There is a limit to results returned by facet queries (see the size parameter information in The maximum is 250 and the default is set to be 10. We should keep using SPARQL queries.

zilongliu-geo commented 2 years ago

suspected We do not need to use s2cells here. There is a kwg-ont:locatedIn relation linking a USClimateDivision and an AdministrativeRegion. image

zilongliu-geo commented 2 years ago

@seilagonzalez kwg prefix, SPARQL endpoint, place facet queries are updated and a getInstance function is added:

zilongliu-geo commented 2 years ago

Expertise and Hazard facet queries are updated:

zilongliu-geo commented 2 years ago

Anyone know why these two queries (which are supposed to do the same job) would return different number of records?

PREFIX inst: <>
PREFIX rdfs: <>
PREFIX kwg-ont: <>

SELECT DISTINCT ?entity ?place {
  ?search a inst:kwg_index_v2_updated ;
 :orderBy "-label" ;
:entities ?entity .
 ?entity kwg-ont:locatedIn ?place.
PREFIX inst: <>
PREFIX rdfs: <>
PREFIX kwg-ont: <>

SELECT DISTINCT ?entity ?place {
 ?entity kwg-ont:locatedIn ?place.
seilagonzalez commented 2 years ago

if I run this

SELECT DISTINCT (count(distinct ?entity) as ?count){
  ?search a inst:kwg_index_v2_updated ;
  :orderBy "label" ;
  :entities ?entity .
 ?entity kwg-ont:locatedIn ?place.
    ?entity a ?type.

I get 8276 if I do. this one

SELECT DISTINCT (count(distinct ?entity) as ?count){
  ?search a inst:kwg_index_v2_updated ;
  :orderBy "-label" ;
  :entities ?entity .
 ?entity kwg-ont:locatedIn ?place.
    ?entity a ?type.

I get 1783 results.
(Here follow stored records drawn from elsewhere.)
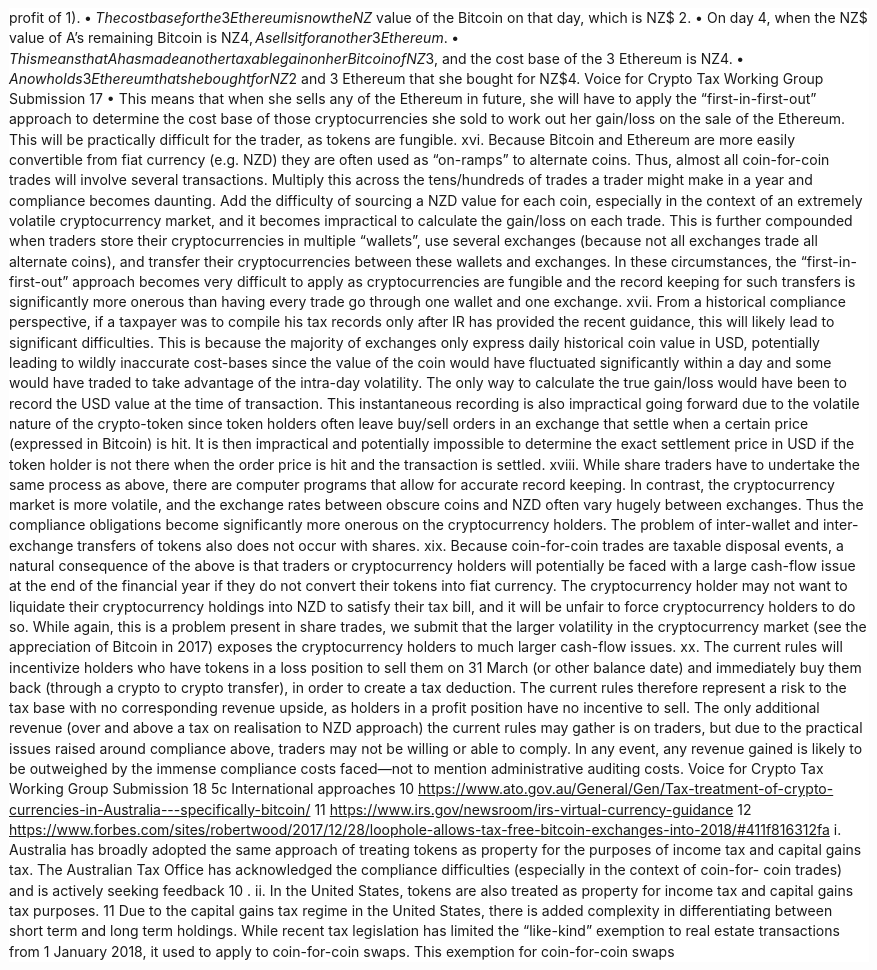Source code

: profit of $1). • The cost base for the 3 Ethereum is now the NZ$ value of the Bitcoin on that day, which is NZ$ 2. • On day 4, when the NZ$ value of A’s remaining Bitcoin is NZ$4, A sells it for another 3 Ethereum. • This means that A has made another taxable gain on her Bitcoin of NZ$3, and the cost base of the 3 Ethereum is NZ$4. • A now holds 3 Ethereum that she bought for NZ$2 and 3 Ethereum that she bought for NZ$4. Voice for Crypto Tax Working Group Submission 17 • This means that when she sells any of the Ethereum in future, she will have to apply the “first-in-first-out” approach to determine the cost base of those cryptocurrencies she sold to work out her gain/loss on the sale of the Ethereum. This will be practically difficult for the trader, as tokens are fungible. xvi. Because Bitcoin and Ethereum are more easily convertible from fiat currency (e.g. NZD) they are often used as “on-ramps” to alternate coins. Thus, almost all coin-for-coin trades will involve several transactions. Multiply this across the tens/hundreds of trades a trader might make in a year and compliance becomes daunting. Add the difficulty of sourcing a NZD value for each coin, especially in the context of an extremely volatile cryptocurrency market, and it becomes impractical to calculate the gain/loss on each trade. This is further compounded when traders store their cryptocurrencies in multiple “wallets”, use several exchanges (because not all exchanges trade all alternate coins), and transfer their cryptocurrencies between these wallets and exchanges. In these circumstances, the “first-in- first-out” approach becomes very difficult to apply as cryptocurrencies are fungible and the record keeping for such transfers is significantly more onerous than having every trade go through one wallet and one exchange. xvii. From a historical compliance perspective, if a taxpayer was to compile his tax records only after IR has provided the recent guidance, this will likely lead to significant difficulties. This is because the majority of exchanges only express daily historical coin value in USD, potentially leading to wildly inaccurate cost-bases since the value of the coin would have fluctuated significantly within a day and some would have traded to take advantage of the intra-day volatility. The only way to calculate the true gain/loss would have been to record the USD value at the time of transaction. This instantaneous recording is also impractical going forward due to the volatile nature of the crypto-token since token holders often leave buy/sell orders in an exchange that settle when a certain price (expressed in Bitcoin) is hit. It is then impractical and potentially impossible to determine the exact settlement price in USD if the token holder is not there when the order price is hit and the transaction is settled. xviii. While share traders have to undertake the same process as above, there are computer programs that allow for accurate record keeping. In contrast, the cryptocurrency market is more volatile, and the exchange rates between obscure coins and NZD often vary hugely between exchanges. Thus the compliance obligations become significantly more onerous on the cryptocurrency holders. The problem of inter-wallet and inter-exchange transfers of tokens also does not occur with shares. xix. Because coin-for-coin trades are taxable disposal events, a natural consequence of the above is that traders or cryptocurrency holders will potentially be faced with a large cash-flow issue at the end of the financial year if they do not convert their tokens into fiat currency. The cryptocurrency holder may not want to liquidate their cryptocurrency holdings into NZD to satisfy their tax bill, and it will be unfair to force cryptocurrency holders to do so. While again, this is a problem present in share trades, we submit that the larger volatility in the cryptocurrency market (see the appreciation of Bitcoin in 2017) exposes the cryptocurrency holders to much larger cash-flow issues. xx. The current rules will incentivize holders who have tokens in a loss position to sell them on 31 March (or other balance date) and immediately buy them back (through a crypto to crypto transfer), in order to create a tax deduction. The current rules therefore represent a risk to the tax base with no corresponding revenue upside, as holders in a profit position have no incentive to sell. The only additional revenue (over and above a tax on realisation to NZD approach) the current rules may gather is on traders, but due to the practical issues raised around compliance above, traders may not be willing or able to comply. In any event, any revenue gained is likely to be outweighed by the immense compliance costs faced—not to mention administrative auditing costs. Voice for Crypto Tax Working Group Submission 18 5c International approaches 10 https://www.ato.gov.au/General/Gen/Tax-treatment-of-crypto-currencies-in-Australia---specifically-bitcoin/ 11 https://www.irs.gov/newsroom/irs-virtual-currency-guidance 12 https://www.forbes.com/sites/robertwood/2017/12/28/loophole-allows-tax-free-bitcoin-exchanges-into-2018/#411f816312fa i. Australia has broadly adopted the same approach of treating tokens as property for the purposes of income tax and capital gains tax. The Australian Tax Office has acknowledged the compliance difficulties (especially in the context of coin-for- coin trades) and is actively seeking feedback 10 . ii. In the United States, tokens are also treated as property for income tax and capital gains tax purposes. 11 Due to the capital gains tax regime in the United States, there is added complexity in differentiating between short term and long term holdings. While recent tax legislation has limited the “like-kind” exemption to real estate transactions from 1 January 2018, it used to apply to coin-for-coin swaps. This exemption for coin-for-coin swaps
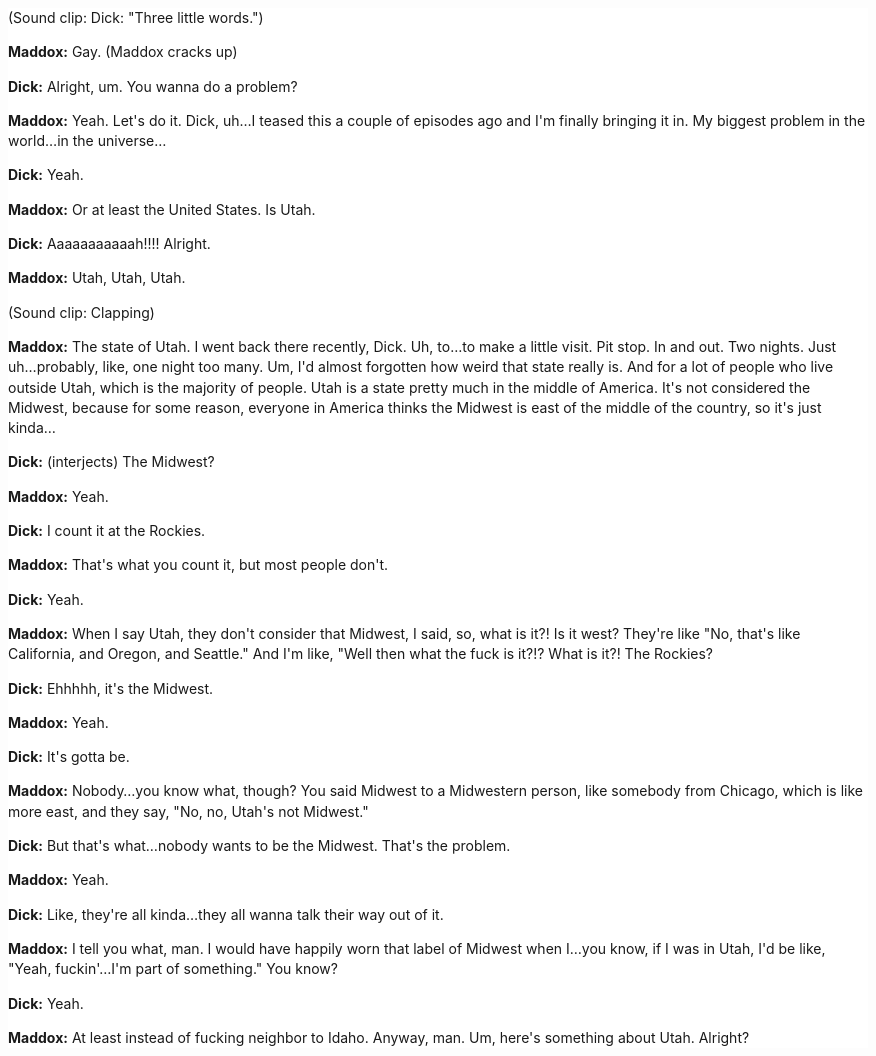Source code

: (Sound clip: Dick: "Three little words.")

**Maddox:** Gay. (Maddox cracks up)

**Dick:** Alright, um. You wanna do a problem?

**Maddox:** Yeah. Let's do it. Dick, uh…I teased this a couple of episodes ago and I'm finally bringing it in. My biggest problem in the world…in the universe…

**Dick:** Yeah.

**Maddox:** Or at least the United States. Is Utah.

**Dick:** Aaaaaaaaaaah!!!! Alright.

**Maddox:** Utah, Utah, Utah.

(Sound clip: Clapping)

**Maddox:** The state of Utah. I went back there recently, Dick. Uh, to…to make a little visit. Pit stop. In and out. Two nights. Just uh…probably, like, one night too many. Um, I'd almost forgotten how weird that state really is. And for a lot of people who live outside Utah, which is the majority of people. Utah is a state pretty much in the middle of America. It's not considered the Midwest, because for some reason, everyone in America thinks the Midwest is east of the middle of the country, so it's just kinda…

**Dick:** (interjects) The Midwest?

**Maddox:** Yeah.

**Dick:** I count it at the Rockies.

**Maddox:** That's what you count it, but most people don't.

**Dick:** Yeah.

**Maddox:** When I say Utah, they don't consider that Midwest, I said, so, what is it?! Is it west? They're like "No, that's like California, and Oregon, and Seattle." And I'm like, "Well then what the fuck is it?!? What is it?! The Rockies?

**Dick:** Ehhhhh, it's the Midwest.

**Maddox:** Yeah.

**Dick:** It's gotta be.

**Maddox:** Nobody…you know what, though? You said Midwest to a Midwestern person, like somebody from Chicago, which is like more east, and they say, "No, no, Utah's not Midwest."

**Dick:** But that's what…nobody wants to be the Midwest. That's the problem.

**Maddox:** Yeah.

**Dick:** Like, they're all kinda…they all wanna talk their way out of it.

**Maddox:** I tell you what, man. I would have happily worn that label of Midwest when I…you know, if I was in Utah, I'd be like, "Yeah, fuckin'…I'm part of something." You know?

**Dick:** Yeah.

**Maddox:** At least instead of fucking neighbor to Idaho. Anyway, man. Um, here's something about Utah. Alright?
The symbol - on label needs to be researched.

According to the documentation: "Each field can be prefixed with a minus to indicate sorting in descending order."

purely sparql we get way more. Total of 12596657 results.

seilagonzalez commented 2 years ago

I don't think the index is being configure correctly.

seilagonzalez commented 2 years ago

Maybe for now we should your approach Zilong and only use it for fulltextsearch.

seilagonzalez commented 2 years ago
here is returning all entities even locatedIn Alabama. This is works great as fulltext search.
SELECT ?entity ?label {
  ?search a inst:kwg_index_v2_updated;
      :query "Alabama" ;
      :entities ?entity .
    ?entity rdfs:label ?label.

Labels only gives you the ones with that particular label

SELECT ?entity ?label {
  ?search a inst:kwg_index_v2_updated;
      :query "label:Alabama" ;
      :entities ?entity .
    ?entity rdfs:label ?label.
this one will give me just one result 
seilagonzalez commented 2 years ago

we can close this issue, I think we understand now how we are going to do it.